# [ASSIGNMENT]
Each line of the records below that holds "lines" should be returned.

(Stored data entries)
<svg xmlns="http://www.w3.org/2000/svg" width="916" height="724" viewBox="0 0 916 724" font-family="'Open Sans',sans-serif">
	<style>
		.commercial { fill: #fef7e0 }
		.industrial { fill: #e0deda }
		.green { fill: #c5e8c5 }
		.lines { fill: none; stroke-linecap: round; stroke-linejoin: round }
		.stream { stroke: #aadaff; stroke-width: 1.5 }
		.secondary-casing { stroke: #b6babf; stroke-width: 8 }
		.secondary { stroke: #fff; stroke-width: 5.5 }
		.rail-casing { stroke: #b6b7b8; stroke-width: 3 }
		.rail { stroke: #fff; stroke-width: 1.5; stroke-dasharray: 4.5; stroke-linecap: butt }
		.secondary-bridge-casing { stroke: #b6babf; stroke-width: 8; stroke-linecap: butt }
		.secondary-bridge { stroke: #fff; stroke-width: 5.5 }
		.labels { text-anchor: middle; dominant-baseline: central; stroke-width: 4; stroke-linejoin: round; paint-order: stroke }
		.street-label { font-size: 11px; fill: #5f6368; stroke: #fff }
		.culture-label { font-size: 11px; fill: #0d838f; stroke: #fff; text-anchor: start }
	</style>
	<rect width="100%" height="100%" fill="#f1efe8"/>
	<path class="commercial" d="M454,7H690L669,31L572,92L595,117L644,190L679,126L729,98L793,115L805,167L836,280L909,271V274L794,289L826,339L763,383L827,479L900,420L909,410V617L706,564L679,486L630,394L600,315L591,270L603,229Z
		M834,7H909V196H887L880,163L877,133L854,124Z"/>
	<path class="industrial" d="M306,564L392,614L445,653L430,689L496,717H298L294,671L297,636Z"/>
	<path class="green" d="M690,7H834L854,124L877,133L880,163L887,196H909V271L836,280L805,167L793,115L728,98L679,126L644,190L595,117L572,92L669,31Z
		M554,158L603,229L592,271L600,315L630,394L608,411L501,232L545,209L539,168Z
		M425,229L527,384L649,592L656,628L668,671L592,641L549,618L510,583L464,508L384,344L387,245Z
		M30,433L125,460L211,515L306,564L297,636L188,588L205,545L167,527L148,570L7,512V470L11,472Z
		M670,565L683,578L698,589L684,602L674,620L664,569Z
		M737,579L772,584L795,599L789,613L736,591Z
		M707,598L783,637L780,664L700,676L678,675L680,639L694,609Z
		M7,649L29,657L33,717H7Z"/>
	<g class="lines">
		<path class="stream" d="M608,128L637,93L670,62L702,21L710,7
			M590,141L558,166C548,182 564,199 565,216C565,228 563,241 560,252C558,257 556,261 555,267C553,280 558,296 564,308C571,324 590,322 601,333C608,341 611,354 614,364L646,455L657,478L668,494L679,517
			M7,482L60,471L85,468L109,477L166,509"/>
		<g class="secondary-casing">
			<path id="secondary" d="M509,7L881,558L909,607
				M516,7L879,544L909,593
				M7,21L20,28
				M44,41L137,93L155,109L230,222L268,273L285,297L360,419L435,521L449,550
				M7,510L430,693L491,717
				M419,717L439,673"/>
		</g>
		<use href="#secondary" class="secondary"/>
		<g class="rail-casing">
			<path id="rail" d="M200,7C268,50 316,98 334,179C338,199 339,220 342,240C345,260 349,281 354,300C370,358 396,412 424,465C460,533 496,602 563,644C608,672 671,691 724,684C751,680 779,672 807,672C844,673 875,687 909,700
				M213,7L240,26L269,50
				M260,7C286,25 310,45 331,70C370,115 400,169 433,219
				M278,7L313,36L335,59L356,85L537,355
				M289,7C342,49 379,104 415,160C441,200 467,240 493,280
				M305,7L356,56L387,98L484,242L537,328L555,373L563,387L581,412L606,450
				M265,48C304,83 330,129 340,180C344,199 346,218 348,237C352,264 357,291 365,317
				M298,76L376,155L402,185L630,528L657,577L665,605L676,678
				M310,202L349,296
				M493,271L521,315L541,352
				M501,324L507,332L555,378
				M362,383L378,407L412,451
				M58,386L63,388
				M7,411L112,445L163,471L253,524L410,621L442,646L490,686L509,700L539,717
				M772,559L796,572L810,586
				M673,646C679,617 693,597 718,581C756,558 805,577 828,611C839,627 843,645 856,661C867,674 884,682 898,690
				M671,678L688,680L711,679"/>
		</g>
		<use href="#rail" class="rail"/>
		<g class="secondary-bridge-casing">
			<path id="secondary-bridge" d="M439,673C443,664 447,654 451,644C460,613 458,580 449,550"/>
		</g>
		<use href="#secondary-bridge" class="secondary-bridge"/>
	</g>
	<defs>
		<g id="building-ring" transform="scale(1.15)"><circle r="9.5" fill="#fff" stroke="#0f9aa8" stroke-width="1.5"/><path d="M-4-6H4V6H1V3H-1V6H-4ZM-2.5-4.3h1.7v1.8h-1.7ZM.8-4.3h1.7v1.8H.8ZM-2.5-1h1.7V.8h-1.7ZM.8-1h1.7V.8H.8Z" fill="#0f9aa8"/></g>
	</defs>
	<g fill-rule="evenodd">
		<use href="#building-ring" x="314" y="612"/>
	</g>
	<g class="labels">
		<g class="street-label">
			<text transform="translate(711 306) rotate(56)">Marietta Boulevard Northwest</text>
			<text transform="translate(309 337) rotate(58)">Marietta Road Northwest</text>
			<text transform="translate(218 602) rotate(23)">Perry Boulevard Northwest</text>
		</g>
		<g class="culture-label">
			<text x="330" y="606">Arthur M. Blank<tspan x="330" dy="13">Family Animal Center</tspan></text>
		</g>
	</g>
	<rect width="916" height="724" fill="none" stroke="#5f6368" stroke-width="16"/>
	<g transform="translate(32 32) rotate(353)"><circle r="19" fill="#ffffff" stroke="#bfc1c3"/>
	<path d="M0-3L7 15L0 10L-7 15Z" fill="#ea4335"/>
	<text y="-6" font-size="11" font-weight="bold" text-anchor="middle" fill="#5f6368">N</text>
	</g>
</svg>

# [RESPONSE AREA]
		.lines { fill: none; stroke-linecap: round; stroke-linejoin: round }
	<g class="lines">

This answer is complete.